The ability to shell a locale from several kilometres away is a priceless advantage when you think about how war today is. It can inflict substantial casualties on infantry, tanks, other artillery (known as counter battery fire) and infrastructure.
Fixed weapons such as MG nests (machine guns), mortars, anti-air missiles, bunkers and logistics buildings are all part of conventional armies.
Airborne troops/Air force:
Aviation warfare is perhaps the newest concept of modern war, alongside drone warfare. Airborne troops are the quickest to deploy, some of the most versatile, and some of the most advanced troops in the modern army. Their ability to wreak havoc from the skies makes them some of the most feared adversaries to enemy armies.
The Indian army monitors, holds, protects and patrols a massive 826 kilometre border with China. Since 2012, the Indian army has been placing more and more soldiers to reinforce these positions. Not only infantry, more armour and installations are being placed around these areas as well.
Since the terrain is more extreme on the Indian side of the LoC, it is estimated that at time of war, it will take more time for us to deploy troops than the Chinese, since the terrain is flatter on their side. However, against China, India still has a major deficit in terms of expenditure and troop numbers.
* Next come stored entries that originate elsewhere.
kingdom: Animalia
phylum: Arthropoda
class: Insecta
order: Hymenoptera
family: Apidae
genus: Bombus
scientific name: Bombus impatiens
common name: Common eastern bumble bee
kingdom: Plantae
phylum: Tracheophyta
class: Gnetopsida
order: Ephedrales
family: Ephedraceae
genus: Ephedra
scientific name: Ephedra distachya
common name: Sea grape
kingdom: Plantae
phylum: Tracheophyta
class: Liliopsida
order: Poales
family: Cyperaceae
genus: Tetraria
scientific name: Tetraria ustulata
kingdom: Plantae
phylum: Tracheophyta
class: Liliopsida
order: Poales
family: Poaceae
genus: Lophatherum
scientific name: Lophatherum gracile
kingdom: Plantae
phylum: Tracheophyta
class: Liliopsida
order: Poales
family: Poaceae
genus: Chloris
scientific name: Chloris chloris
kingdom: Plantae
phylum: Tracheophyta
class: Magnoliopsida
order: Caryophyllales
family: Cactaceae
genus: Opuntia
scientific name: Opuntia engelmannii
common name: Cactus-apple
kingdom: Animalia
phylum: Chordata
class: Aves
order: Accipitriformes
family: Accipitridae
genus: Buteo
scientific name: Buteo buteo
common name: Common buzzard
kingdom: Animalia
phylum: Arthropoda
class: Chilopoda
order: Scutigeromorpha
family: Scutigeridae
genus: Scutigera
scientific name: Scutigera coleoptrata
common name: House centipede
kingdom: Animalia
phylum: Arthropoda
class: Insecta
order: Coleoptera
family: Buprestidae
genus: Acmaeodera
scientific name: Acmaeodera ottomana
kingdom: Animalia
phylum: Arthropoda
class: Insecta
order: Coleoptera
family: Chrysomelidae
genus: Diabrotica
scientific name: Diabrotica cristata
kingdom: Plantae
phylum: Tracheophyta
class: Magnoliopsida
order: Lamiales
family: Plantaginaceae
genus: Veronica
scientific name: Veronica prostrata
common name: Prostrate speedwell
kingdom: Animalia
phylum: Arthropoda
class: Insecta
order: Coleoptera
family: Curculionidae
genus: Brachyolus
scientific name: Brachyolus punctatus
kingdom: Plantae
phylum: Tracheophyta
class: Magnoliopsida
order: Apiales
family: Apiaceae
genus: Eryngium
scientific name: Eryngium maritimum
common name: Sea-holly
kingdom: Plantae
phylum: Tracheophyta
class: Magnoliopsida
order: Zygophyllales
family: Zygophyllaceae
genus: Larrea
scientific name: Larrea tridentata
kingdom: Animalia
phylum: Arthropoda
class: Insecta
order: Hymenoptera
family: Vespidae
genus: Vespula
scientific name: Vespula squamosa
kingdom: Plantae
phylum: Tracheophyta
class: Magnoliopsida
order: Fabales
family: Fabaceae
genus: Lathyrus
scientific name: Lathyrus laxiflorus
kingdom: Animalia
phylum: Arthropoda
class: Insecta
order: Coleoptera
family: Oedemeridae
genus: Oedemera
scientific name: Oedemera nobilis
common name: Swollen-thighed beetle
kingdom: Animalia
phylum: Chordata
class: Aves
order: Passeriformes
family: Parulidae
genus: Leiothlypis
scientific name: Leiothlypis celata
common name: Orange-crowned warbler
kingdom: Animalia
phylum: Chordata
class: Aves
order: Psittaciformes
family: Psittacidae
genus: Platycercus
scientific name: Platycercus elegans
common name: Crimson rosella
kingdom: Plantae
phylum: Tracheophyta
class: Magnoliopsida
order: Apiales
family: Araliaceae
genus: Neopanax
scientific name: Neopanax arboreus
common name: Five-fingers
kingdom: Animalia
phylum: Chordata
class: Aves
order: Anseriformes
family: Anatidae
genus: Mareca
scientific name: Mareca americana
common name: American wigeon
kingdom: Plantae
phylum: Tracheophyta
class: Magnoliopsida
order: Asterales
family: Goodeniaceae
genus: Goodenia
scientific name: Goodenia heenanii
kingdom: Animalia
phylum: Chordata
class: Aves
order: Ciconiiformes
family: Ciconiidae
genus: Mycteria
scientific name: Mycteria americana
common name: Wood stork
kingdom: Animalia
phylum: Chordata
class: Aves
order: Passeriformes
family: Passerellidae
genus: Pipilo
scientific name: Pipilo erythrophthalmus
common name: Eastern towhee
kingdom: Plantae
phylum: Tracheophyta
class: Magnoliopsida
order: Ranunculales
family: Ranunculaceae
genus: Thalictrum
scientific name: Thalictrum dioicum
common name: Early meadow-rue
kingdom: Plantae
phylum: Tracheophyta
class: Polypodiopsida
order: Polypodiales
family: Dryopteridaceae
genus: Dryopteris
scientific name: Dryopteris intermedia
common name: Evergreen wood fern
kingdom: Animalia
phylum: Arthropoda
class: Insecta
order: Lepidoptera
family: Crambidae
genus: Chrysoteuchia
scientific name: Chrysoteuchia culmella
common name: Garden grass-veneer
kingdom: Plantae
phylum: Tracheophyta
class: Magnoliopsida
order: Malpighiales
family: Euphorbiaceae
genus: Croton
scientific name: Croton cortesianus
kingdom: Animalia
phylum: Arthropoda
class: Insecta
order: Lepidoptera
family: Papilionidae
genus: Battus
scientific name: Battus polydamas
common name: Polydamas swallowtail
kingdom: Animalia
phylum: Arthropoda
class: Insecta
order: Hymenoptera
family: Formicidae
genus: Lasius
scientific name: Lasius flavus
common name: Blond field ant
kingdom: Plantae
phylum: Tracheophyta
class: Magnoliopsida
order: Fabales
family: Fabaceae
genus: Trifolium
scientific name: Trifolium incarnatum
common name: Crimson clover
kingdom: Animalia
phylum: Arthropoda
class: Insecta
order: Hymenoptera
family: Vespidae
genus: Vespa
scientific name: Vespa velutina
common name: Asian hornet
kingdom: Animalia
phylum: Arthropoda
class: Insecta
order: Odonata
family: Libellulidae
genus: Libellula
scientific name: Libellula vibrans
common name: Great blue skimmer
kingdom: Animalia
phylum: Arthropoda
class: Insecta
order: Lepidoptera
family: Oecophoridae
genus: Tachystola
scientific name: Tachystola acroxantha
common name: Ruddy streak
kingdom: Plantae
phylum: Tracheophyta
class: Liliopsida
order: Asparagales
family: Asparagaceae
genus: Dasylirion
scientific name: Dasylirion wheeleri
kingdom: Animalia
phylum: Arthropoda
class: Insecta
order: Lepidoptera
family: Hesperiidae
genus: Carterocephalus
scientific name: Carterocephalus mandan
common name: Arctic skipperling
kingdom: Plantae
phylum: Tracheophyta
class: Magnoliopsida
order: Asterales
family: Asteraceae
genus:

A one-on-one fight with Pakistan should be a much easier war for the Indians, as the Pakistani army has less powerful assets than the Indians. Budget-wise, the Indian army stands at Number 8 globally, while the Pakistani army stands at 33rd. The Indians also have many more troops ready to fight at wartime. We have about 47 lakh soldiers that can be deployed (don’t quote me on these figures, I’m still uncertain about the authenticity of these) while the Pakistani army has about 14 lakh. In terms of air power, we have ~2080 planes, while the Pakistani army has ~900. In terms of organisation, we’ve seen the Indian army outsmart the Pakistanis, but whether that still holds true is yet to be seen. Unlike the war with China, this one probably won’t be heavily affected by terrain. Again, no nation publicises their military organisation, and it will have to be something to be seen if such a conflict does happen.
Mind you, I’m not writing this with aims of instigating any anti-Sino or Anti-Pak sentiments or propaganda. I hate war as much as the next guy, but I wrote this to put things in perspective for those who are too confused by all the smoke being stirred up in the media. I, in no way condone any type of conflicts between India or any nation at all.
It goes without saying, that if India will have to start producing arms locally with the make in India campaign, otherwise it will have a very difficult time reinforcing its troops if war does happen. It’d be like shooting the last bullet at your enemy and then placing an order for more and waiting for the delivery. If we are to emphasise our military, we must start making free-markets for our defence industries and become open to privatised funding from military giants outside India. According to Asiatimes:
“India’s defense industrial base, on the other hands, appears to be still stuck in its old Nehruvian paradigm of government-led development and growth. While the rest of India appears to be racing into the 21st century, powered by a dynamic, free market-oriented economy, the defense sector remains mired in the country’s socialist and protectionist past. Consequently, the nation is still predominantly saddled with an oversized, non-competitive, non-responsive military-industrial complex – capable, it seems, of only producing technologically inferior military equipment, and even then, never on time and nearly always way over their original cost estimates.”